Copy every line of text in the material below word for word, and leave the pictures out.
____ EXERCISE MATERIAL
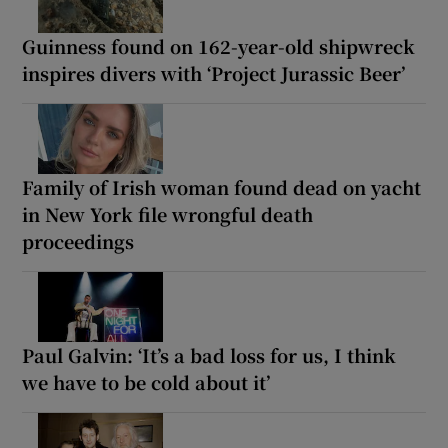
Guinness found on 162-year-old shipwreck
inspires divers with ‘Project Jurassic Beer’
Family of Irish woman found dead on yacht
in New York file wrongful death
proceedings
Paul Galvin: ‘It’s a bad loss for us, I think
we have to be cold about it’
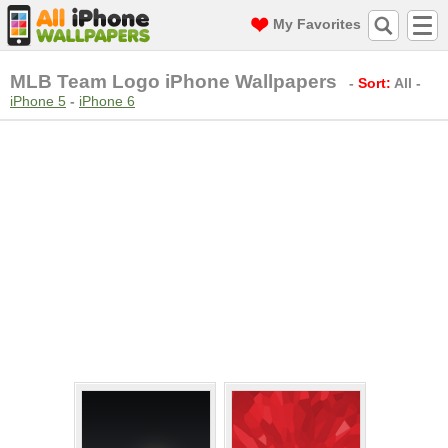
My Favorites
MLB Team Logo iPhone Wallpapers
-
Sort:
All
-
iPhone 5
-
iPhone 6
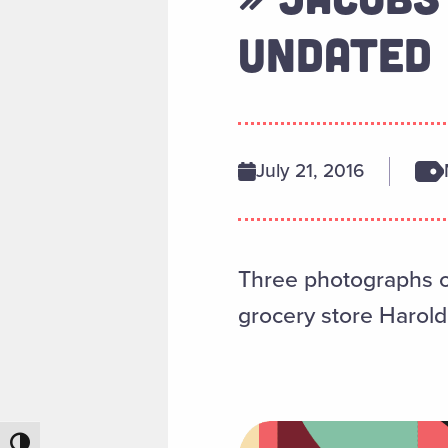
UNDATED
July 21, 2016
Three photographs of
grocery store Harold
Toggle High Contrast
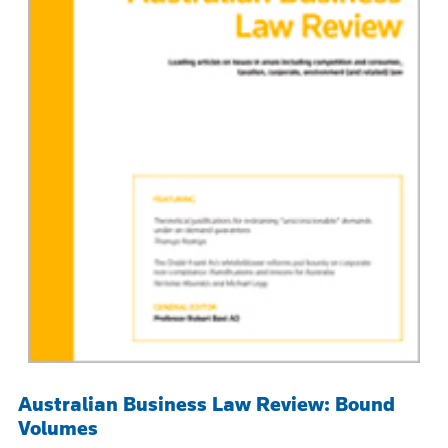
Australian Business Law Review: Bound
Volumes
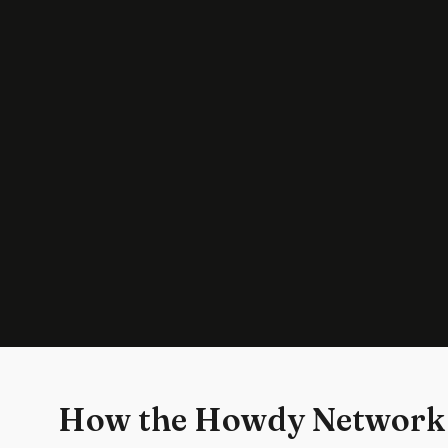
How the Howdy Network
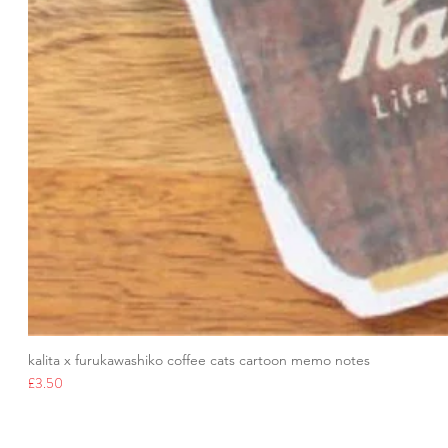
kalita x furukawashiko coffee cats cartoon memo notes
Price
£3.50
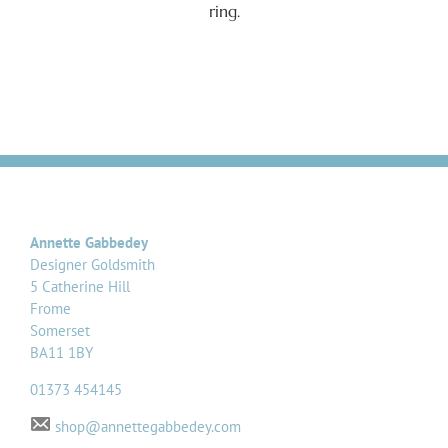
ring.
Annette Gabbedey
Designer Goldsmith
5 Catherine Hill
Frome
Somerset
BA11 1BY
01373 454145
shop@annettegabbedey.com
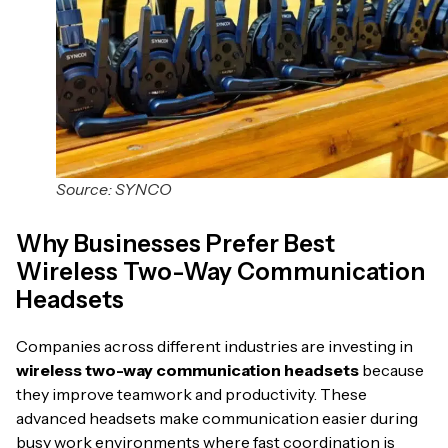
Source: SYNCO
Why Businesses Prefer Best
Wireless Two-Way Communication
Headsets
Companies across different industries are investing in
wireless two-way communication headsets
because
they improve teamwork and productivity. These
advanced headsets make communication easier during
busy work environments where fast coordination is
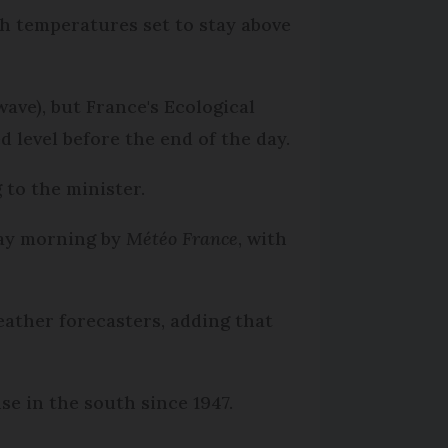
th temperatures set to stay above
ave), but France's Ecological
 level before the end of the day.
to the minister.
day morning by
Météo France
, with
ather forecasters, adding that
se in the south since 1947.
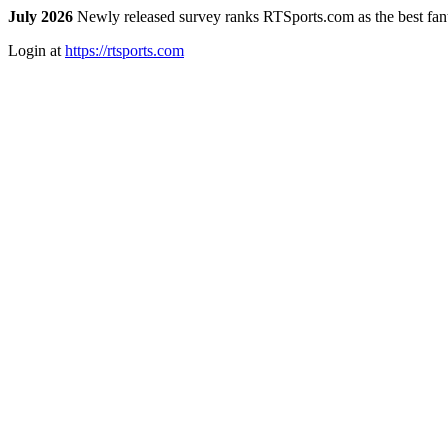
July 2026
Newly released survey ranks RTSports.com as the best fanta
Login at
https://rtsports.com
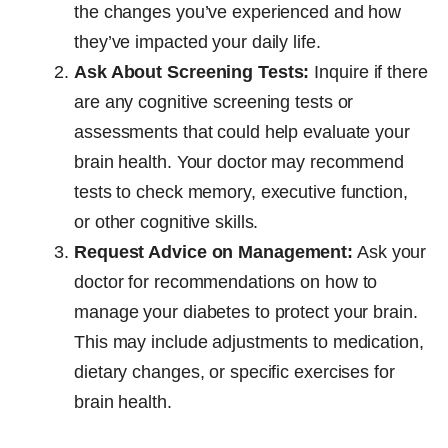
the changes you’ve experienced and how
they’ve impacted your daily life.
Ask About Screening Tests:
Inquire if there
are any cognitive screening tests or
assessments that could help evaluate your
brain health. Your doctor may recommend
tests to check memory, executive function,
or other cognitive skills.
Request Advice on Management:
Ask your
doctor for recommendations on how to
manage your diabetes to protect your brain.
This may include adjustments to medication,
dietary changes, or specific exercises for
brain health.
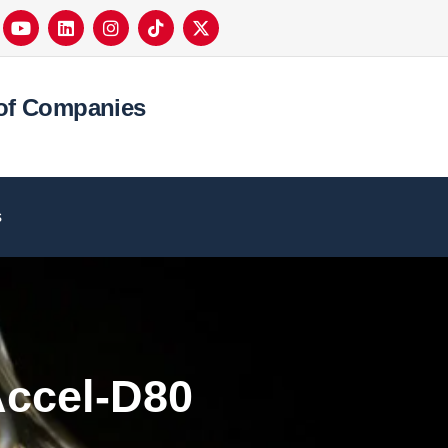
of Companies
s
ccel-D80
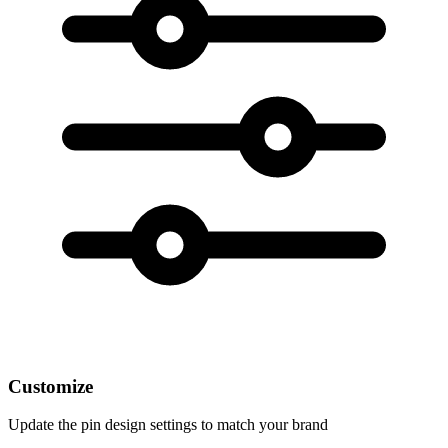
Customize
Update the pin design settings to match your brand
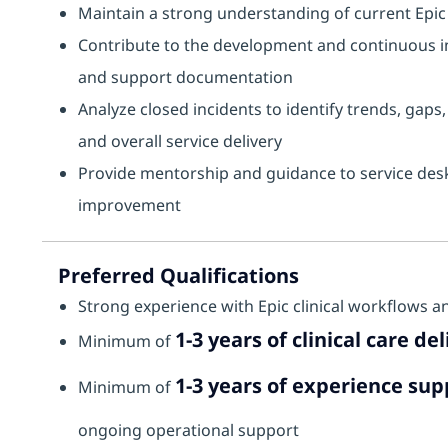
Maintain a strong understanding of current Epic 
Contribute to the development and continuous im
and support documentation
Analyze closed incidents to identify trends, gap
and overall service delivery
Provide mentorship and guidance to service desk 
improvement
Preferred Qualifications
Strong experience with Epic clinical workflows an
1-3 years of clinical care d
Minimum of
1-3 years of experience sup
Minimum of
ongoing operational support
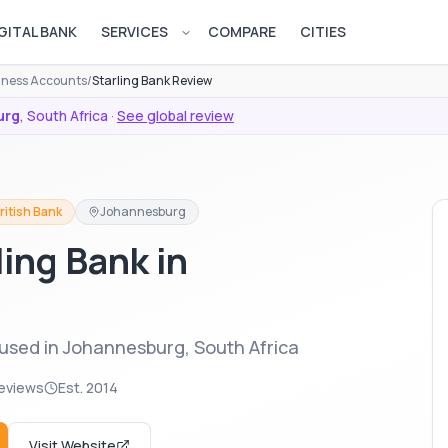
GITAL BANK
SERVICES
COMPARE
CITIES
Open services menu
siness Accounts
/
Starling Bank Review
urg
,
South Africa
·
See global review
ritish Bank
Johannesburg
ling Bank in
 used in Johannesburg, South Africa
eviews
Est.
2014
Visit Website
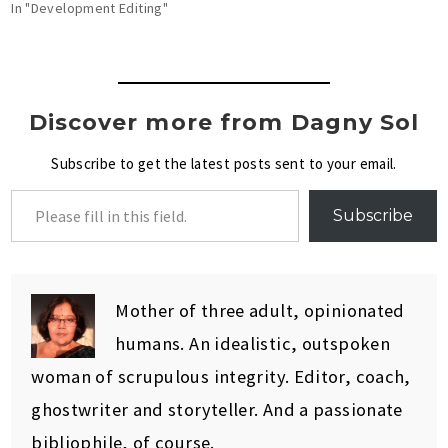
In "Development Editing"
Discover more from Dagny Sol
Subscribe to get the latest posts sent to your email.
Subscribe
Mother of three adult, opinionated
humans. An idealistic, outspoken
woman of scrupulous integrity. Editor, coach,
ghostwriter and storyteller. And a passionate
bibliophile, of course.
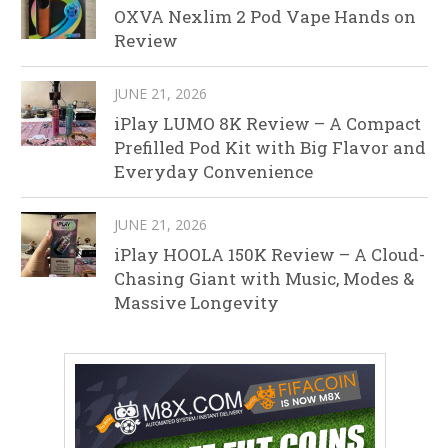
OXVA Nexlim 2 Pod Vape Hands on
Review
JUNE 21, 2026
iPlay LUMO 8K Review – A Compact
Prefilled Pod Kit with Big Flavor and
Everyday Convenience
JUNE 21, 2026
iPlay HOOLA 150K Review – A Cloud-
Chasing Giant with Music, Modes &
Massive Longevity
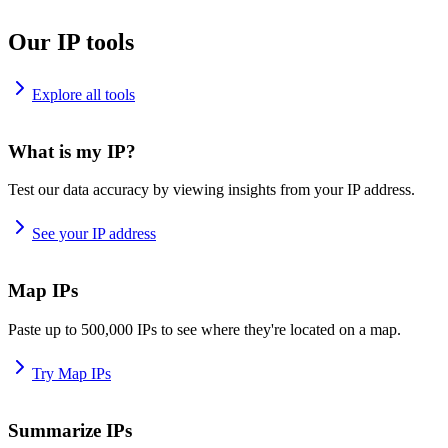
Our IP tools
Explore all tools
What is my IP?
Test our data accuracy by viewing insights from your IP address.
See your IP address
Map IPs
Paste up to 500,000 IPs to see where they're located on a map.
Try Map IPs
Summarize IPs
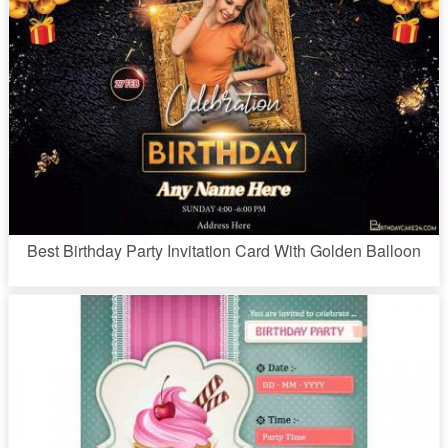
Best Birthday Party Invitation Card With Golden Balloon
________
=== WRITTEN SOLUTION ===
Guinness found on 162-year-old shipwreck
inspires divers with ‘Project Jurassic Beer’
Family of Irish woman found dead on yacht
in New York file wrongful death
proceedings
Paul Galvin: ‘It’s a bad loss for us, I think
we have to be cold about it’
My Favorites
MLB Team Logo iPhone Wallpapers
-
Sort:
All
-
iPhone 5
-
iPhone 6
UNDATED
July 21, 2016
Three photographs of
grocery store Harold
Toggle High Contrast
Australian Business Law Review: Bound
Volumes
How the Howdy Network
kalita x furukawashiko coffee cats cartoon memo notes
Price
£3.50
ring.
Annette Gabbedey
Designer Goldsmith
5 Catherine Hill
Frome
Somerset
BA11 1BY
01373 454145
shop@annettegabbedey.com
Source: SYNCO
Why Businesses Prefer Best
Wireless Two-Way Communication
Headsets
Companies across different industries are investing in
wireless two-way communication headsets
because
they improve teamwork and productivity. These
advanced headsets make communication easier during
busy work environments where fast coordination is
th temperatures set to stay above
ave), but France's Ecological
 level before the end of the day.
to the minister.
day morning by
Météo France
, with
ather forecasters, adding that
se in the south since 1947.
July 2026
Newly released survey ranks RTSports.com as the best fanta
Login at
https://rtsports.com
the changes you’ve experienced and how
they’ve impacted your daily life.
Ask About Screening Tests:
Inquire if there
are any cognitive screening tests or
assessments that could help evaluate your
brain health. Your doctor may recommend
tests to check memory, executive function,
or other cognitive skills.
Request Advice on Management:
Ask your
doctor for recommendations on how to
manage your diabetes to protect your brain.
This may include adjustments to medication,
dietary changes, or specific exercises for
brain health.
of Companies
s
ccel-D80
Customize
Update the pin design settings to match your brand
Maintain a strong understanding of current Epic 
Contribute to the development and continuous im
and support documentation
Analyze closed incidents to identify trends, gap
and overall service delivery
Provide mentorship and guidance to service desk 
improvement
Preferred Qualifications
Strong experience with Epic clinical workflows an
1-3 years of clinical care d
Minimum of
1-3 years of experience sup
Minimum of
ongoing operational support
GITAL BANK
SERVICES
COMPARE
CITIES
Open services menu
siness Accounts
/
Starling Bank Review
urg
,
South Africa
·
See global review
ritish Bank
Johannesburg
ling Bank in
 used in Johannesburg, South Africa
eviews
Est.
2014
Visit Website
In "Development Editing"
Discover more from Dagny Sol
Subscribe to get the latest posts sent to your email.
Subscribe
Mother of three adult, opinionated
humans. An idealistic, outspoken
woman of scrupulous integrity. Editor, coach,
ghostwriter and storyteller. And a passionate
bibliophile, of course.
OXVA Nexlim 2 Pod Vape Hands on
Review
JUNE 21, 2026
iPlay LUMO 8K Review – A Compact
Prefilled Pod Kit with Big Flavor and
Everyday Convenience
JUNE 21, 2026
iPlay HOOLA 150K Review – A Cloud-
Chasing Giant with Music, Modes &
Massive Longevity
Our IP tools
Explore all tools
What is my IP?
Test our data accuracy by viewing insights from your IP address.
See your IP address
Map IPs
Paste up to 500,000 IPs to see where they're located on a map.
Try Map IPs
Summarize IPs
Best Birthday Party Invitation Card With Golden Balloon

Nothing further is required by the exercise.